15-20% a year for a decade or 2 will make a ****load of money.
 
From my experience, they have to announce a RS prior to performing one. They wouldn’t announce a RS without some sort of “pump news” first. So they may come out tomorrow morning and say they’ve secured a deal with such and such, and the future looks great, yada yada. The price will jump 20% or better. Then bet your ass later that afternoon or the next morning they’ll announce plans to RS, sending the price right back down. But you’ll see people saying the stock is going to $1 organically after that spike from .13 to .17 or .20 or whatever it goes to. But that rarely ever happens. Especially with a Greek shipping company lol.
Thanks for the info.

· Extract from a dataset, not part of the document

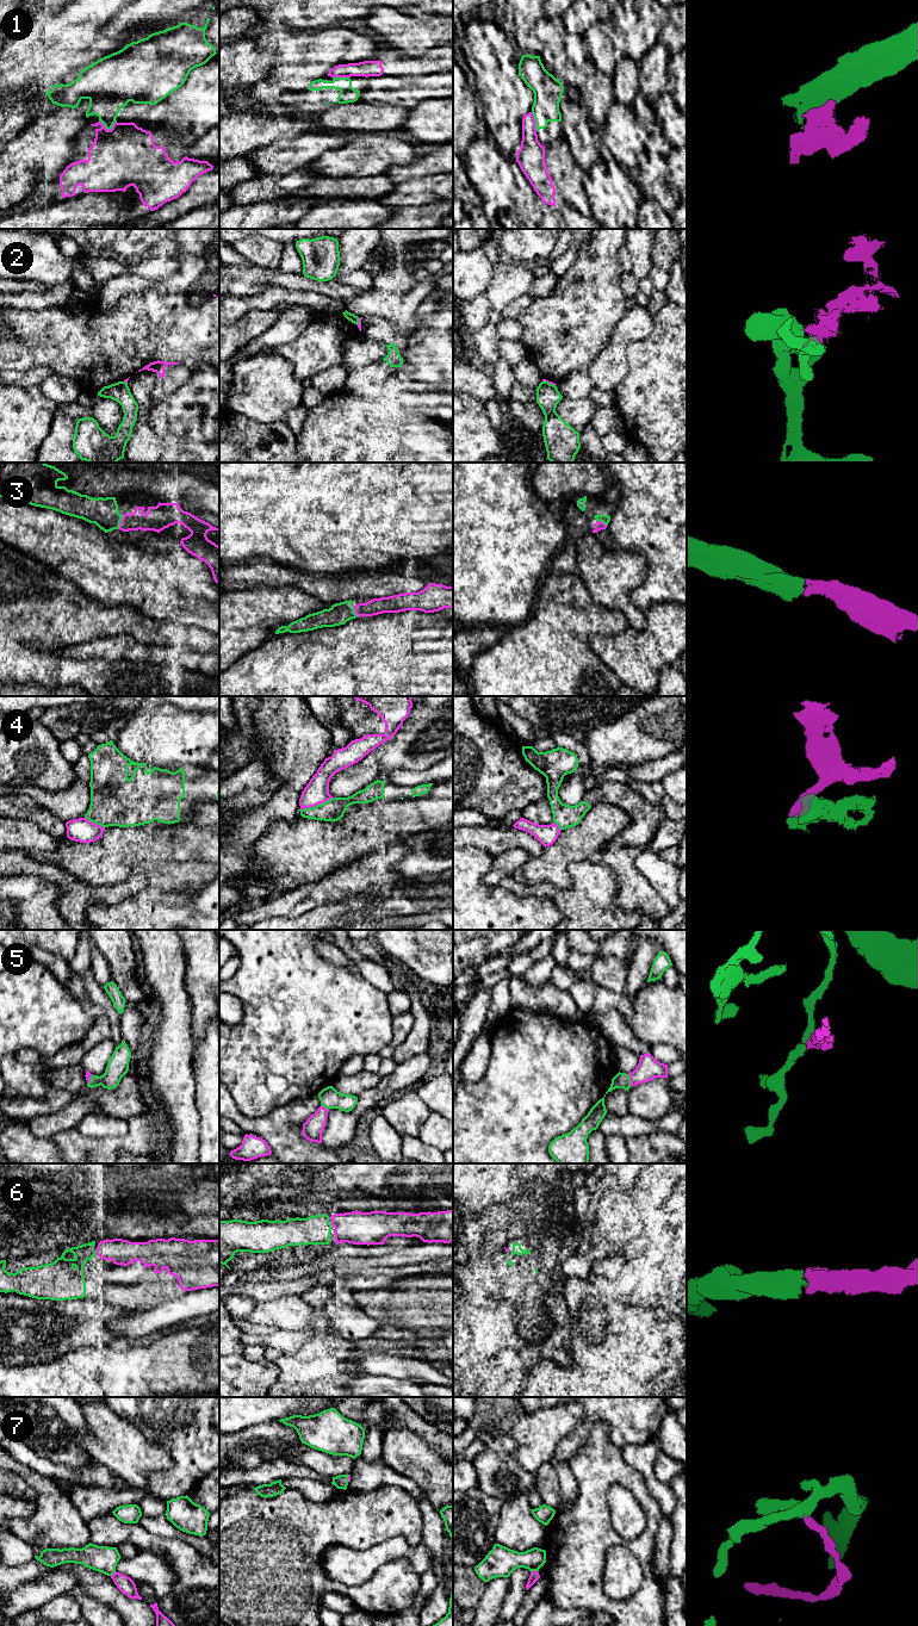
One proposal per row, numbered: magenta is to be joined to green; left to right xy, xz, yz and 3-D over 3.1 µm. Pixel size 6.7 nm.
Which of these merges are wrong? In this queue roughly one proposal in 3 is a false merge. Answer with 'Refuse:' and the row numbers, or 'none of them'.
Refuse: 1, 2, 4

You still doing doorlocks? I think we were talking about Stanley Wi-Q at one time when I installed a bunch.
 
I'm sure each development deal is different. Some may be shorter term some may be longer, either way I laughed all the way to the bank. I never was going to keep it long term, I held for about 5 years and sold a month ago. Disney will never in a million years get you a return like that.

Actually, from the date I got Disney stock as part of the Marvel transaction (Sept. 09) through the middle of 2015, the stock went from $26 to $120. Add in the DRIP and that was a hell of a return.

Of course, the next 4 yrs stunk (flat) until it made a run at end of last year. Finally sold when I realized Disney's valuation was of a streaming play more than anything else and that's outside my wheelhouse.
 
Actually, from the date I got Disney stock as part of the Marvel transaction (Sept. 09) through the middle of 2015, the stock went from $26 to $120. Add in the DRIP and that was a hell of a return.

Of course, the next 4 yrs stunk (flat) until it made a run at end of last year. Finally sold when I realized Disney's valuation was of a streaming play more than anything else and that's outside my wheelhouse.
I had Marvel too I held the Disney for a while it didn't do much so I sold and bought NFLX.